**Consigne**
Poursuivez le texte ci-dessous sur l'église Saint-Athanase convertie en salle de basket, à partir de sa dernière phrase.

+++ Texte retenu +++

Les sons qui s’échappent de l’église Saint-Athanase, à Saint-Jean-sur-Richelieu, dans le sud du Québec, ne sonnent pas comme une messe matinale. La porte franchie, on comprend mieux: les bancs de messe ont été enlevés pour faire place à une magnifique salle de basket. Les apprentis champions y sont formés par l’institut Dynastie, qui tente de les envoyer vers la prestigieuse NBA (National Basketball Association).

Par Alexis Gacon au Québec, pour cath.ch

«C’est pas sérieux ça, allez, vous me faites une série de push-ups (des pompes)!» Malek et Alex font grise mine, mais s’accommodent de la consigne de l’entraîneur, mécontent de la dernière séquence, où le ballon a été perdu trop vite. Sept heures du matin viennent de sonner dans les autres églises de la ville, mais dans celle-ci, les cloches sont de l’histoire ancienne: c’est l’entraîneur qui s’occupe de remettre les pendules à l’heure. «Les gars, si un recruteur vient voir ça, il va croire que vous ne savez pas jouer.» Le spectateur lambda, lui, ne peut être qu’impressionné. Sur le parquet, treize joueurs, âgés de 14 à 20 ans, courent d’un bout à l’autre du terrain. Ils courent après la réussite, aussi, et un cadre pour mieux les guider vers l’objectif suprême: la NBA.

Un clin d’œil à l’histoire du Québec

Arafan Diané, 15 ans, s’y verrait bien. Plus carré que deux petites armoires mises côte à côte, il affiche déjà 2,10 m et il n’a pas fini de grandir, annonce-t-il. Mais il ne se repose aucunement sur son physique de gentil géant. «Je travaille. Il faut que je sois capable de mieux shooter à trois points. Je me rends compte qu’en NBA, ils jouent davantage avec leur tête, je dois continuer de travailler ma vision du jeu. Le basket, c’est 95 % du mental.»

Sur le parquet, treize joueurs, âgés de 14 à 20 ans, courent d’un bout à l’autre du terrain | © Alexis Gacon

Dans l’église, ils sont maliens, ivoiriens, français, québécois, recrutés par des entraîneurs qui travaillent avec l’institut sur plusieurs continents. Arafan, lui, est guinéen et musulman. «Je n’étais jamais rentré dans une église avant. Mais ça ne me fait rien de particulier, c’est un terrain de basket, avant tout». Pour Alex Charlotin, québécois, jouer là où les messes se donnaient n’est pas aussi anodin. «Je suis chrétien, le fait de m’entraîner ici, ça me rappelle que Dieu est en haut, que le travail que je fais paie, parce qu’il est là. J’y pense quand je joue». Le voir enchaîner plusieurs «trois points» parfaits touche, en effet, au divin.

+++ Données d'entrée +++

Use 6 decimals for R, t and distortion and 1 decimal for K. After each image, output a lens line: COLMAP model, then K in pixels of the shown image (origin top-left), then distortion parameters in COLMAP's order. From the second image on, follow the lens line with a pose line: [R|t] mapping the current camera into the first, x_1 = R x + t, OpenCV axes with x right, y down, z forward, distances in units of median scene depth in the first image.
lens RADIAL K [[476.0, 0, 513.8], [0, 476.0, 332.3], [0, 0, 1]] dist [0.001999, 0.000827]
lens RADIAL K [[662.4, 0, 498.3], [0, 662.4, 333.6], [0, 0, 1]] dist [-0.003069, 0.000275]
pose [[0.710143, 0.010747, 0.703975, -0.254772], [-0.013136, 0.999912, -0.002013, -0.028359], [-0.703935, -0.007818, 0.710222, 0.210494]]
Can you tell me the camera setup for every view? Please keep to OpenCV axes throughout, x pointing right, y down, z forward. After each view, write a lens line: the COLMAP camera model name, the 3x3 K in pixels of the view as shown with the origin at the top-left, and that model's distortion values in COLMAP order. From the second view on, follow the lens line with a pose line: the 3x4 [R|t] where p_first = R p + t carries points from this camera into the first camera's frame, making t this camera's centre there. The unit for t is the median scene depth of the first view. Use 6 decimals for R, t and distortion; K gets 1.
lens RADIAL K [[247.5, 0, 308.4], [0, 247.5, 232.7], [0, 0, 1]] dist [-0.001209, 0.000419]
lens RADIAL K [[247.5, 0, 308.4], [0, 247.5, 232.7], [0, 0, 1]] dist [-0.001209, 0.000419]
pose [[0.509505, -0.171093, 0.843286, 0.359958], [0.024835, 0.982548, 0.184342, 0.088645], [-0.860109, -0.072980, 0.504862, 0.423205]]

+++

**Espace de réponse**
Lieu d’entraînement spirituel

Le choix de transformer une église en pouponnière pour les meilleurs joueurs des ligues américaines n’est pas qu’un hasard, explique Alexandre Victor, fondateur de l’institut Dynastie. Quand il a acquis le bâtiment en 2019, il y a vu un beau clin d’œil. «Mes joueurs viennent de partout. On promeut la diversité, mais on veut aussi respecter l’héritage local. Le Québec a une grande tradition catholique, qui est moins forte maintenant, mais on peut redonner vie aux églises ainsi. Avant, c’était un lieu de rassemblement. Maintenant, c’est le sport qui joue ce rôle-là.»

Pour Alexandre, le cadre a un impact direct sur les joueurs, car sans être un institut religieux, la spiritualité compte beaucoup pour les joueurs ici, et l’académie peut s’appuyer sur la mémoire du lieu. «La religion est hyper présente en Afrique, d’où beaucoup de mes joueurs viennent. Les meilleures écoles africaines sont catholiques, et ce type de lieu peut les rassurer. Même si on n’est pas dans une institution religieuse, les jeunes se nourrissent de la spiritualité.»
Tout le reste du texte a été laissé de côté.